Nuestro país tiene que aumentar la riqueza que produce, mejorar su distribución y planificar un marco de estabilidad en el tiempo. No parece ser una meta absurda para una nación que está en emergencia, con la mitad o más de la mitad de los niños y adolescentes en la pobreza.

Nuestras universidades, tanto públicas como privadas, deben trabajar con claridad de propósito para transformar el esquema productivo. Tenemos que formar ciudadanos dispuestos a un aprendizaje de por vida, porque el mundo que vivirán tendrá necesidades cambiantes y entornos sustancialmente distintos a los de hoy. Tenemos que enseñar por experimentación y participación, y ya no por lecturas o escuchas pasivas. Tenemos que poder transmitir a nuestros futuros profesionales las habilidades fundamentales que necesitarán cuando entren al mercado laboral del siglo XXI.

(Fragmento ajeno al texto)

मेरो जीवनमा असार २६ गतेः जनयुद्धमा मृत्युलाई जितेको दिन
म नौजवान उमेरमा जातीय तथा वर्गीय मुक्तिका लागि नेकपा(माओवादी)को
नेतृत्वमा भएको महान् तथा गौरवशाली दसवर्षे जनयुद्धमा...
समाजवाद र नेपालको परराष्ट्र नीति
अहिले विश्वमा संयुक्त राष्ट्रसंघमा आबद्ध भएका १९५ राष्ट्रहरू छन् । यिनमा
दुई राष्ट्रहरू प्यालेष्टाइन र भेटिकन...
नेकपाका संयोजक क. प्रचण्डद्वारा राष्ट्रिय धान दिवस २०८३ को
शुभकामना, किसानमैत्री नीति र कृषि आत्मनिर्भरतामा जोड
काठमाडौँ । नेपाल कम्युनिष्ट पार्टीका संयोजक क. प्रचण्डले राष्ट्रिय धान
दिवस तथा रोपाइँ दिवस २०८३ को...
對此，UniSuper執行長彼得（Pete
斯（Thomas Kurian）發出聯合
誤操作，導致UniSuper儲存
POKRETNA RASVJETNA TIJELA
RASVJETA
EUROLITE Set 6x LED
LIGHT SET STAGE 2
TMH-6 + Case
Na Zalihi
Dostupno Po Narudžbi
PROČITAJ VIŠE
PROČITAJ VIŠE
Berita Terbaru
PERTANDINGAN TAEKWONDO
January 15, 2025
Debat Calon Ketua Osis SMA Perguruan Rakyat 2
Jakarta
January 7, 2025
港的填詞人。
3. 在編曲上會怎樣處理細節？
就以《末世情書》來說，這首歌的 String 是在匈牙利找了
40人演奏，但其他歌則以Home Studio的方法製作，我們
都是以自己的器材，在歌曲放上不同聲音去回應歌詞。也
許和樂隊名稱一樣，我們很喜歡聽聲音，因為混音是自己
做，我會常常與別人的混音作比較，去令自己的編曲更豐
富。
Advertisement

Con este mundo, no hay inversión pública o privada que genere mayor nivel de retorno a largo plazo y que sume mayor valor sobre una economía que la inversión en conocimiento, en investigación, en tecnología e innovación. Los investigadores o los graduados del nivel superior mejoran procesos, inventan, encuentran soluciones, optimizan costos, reducen daños, incrementan el bienestar social, etcétera.

La gestión del conocimiento cada vez más explica la riqueza de una nación y las universidades están entre los primeros productores de esta riqueza. La Argentina tiene las condiciones más óptimas para aprovecharlo. Nos resta darnos una planificación seria sobre el horizonte al que aspiramos, poner en línea nuestra oferta del nivel superior, generar un diálogo meditado con el sector productivo del país para que asuma su rol determinante y garantizar un compromiso del Estado que pueda sostenerse en el tiempo más allá de los cambios de gobiernos y partidos.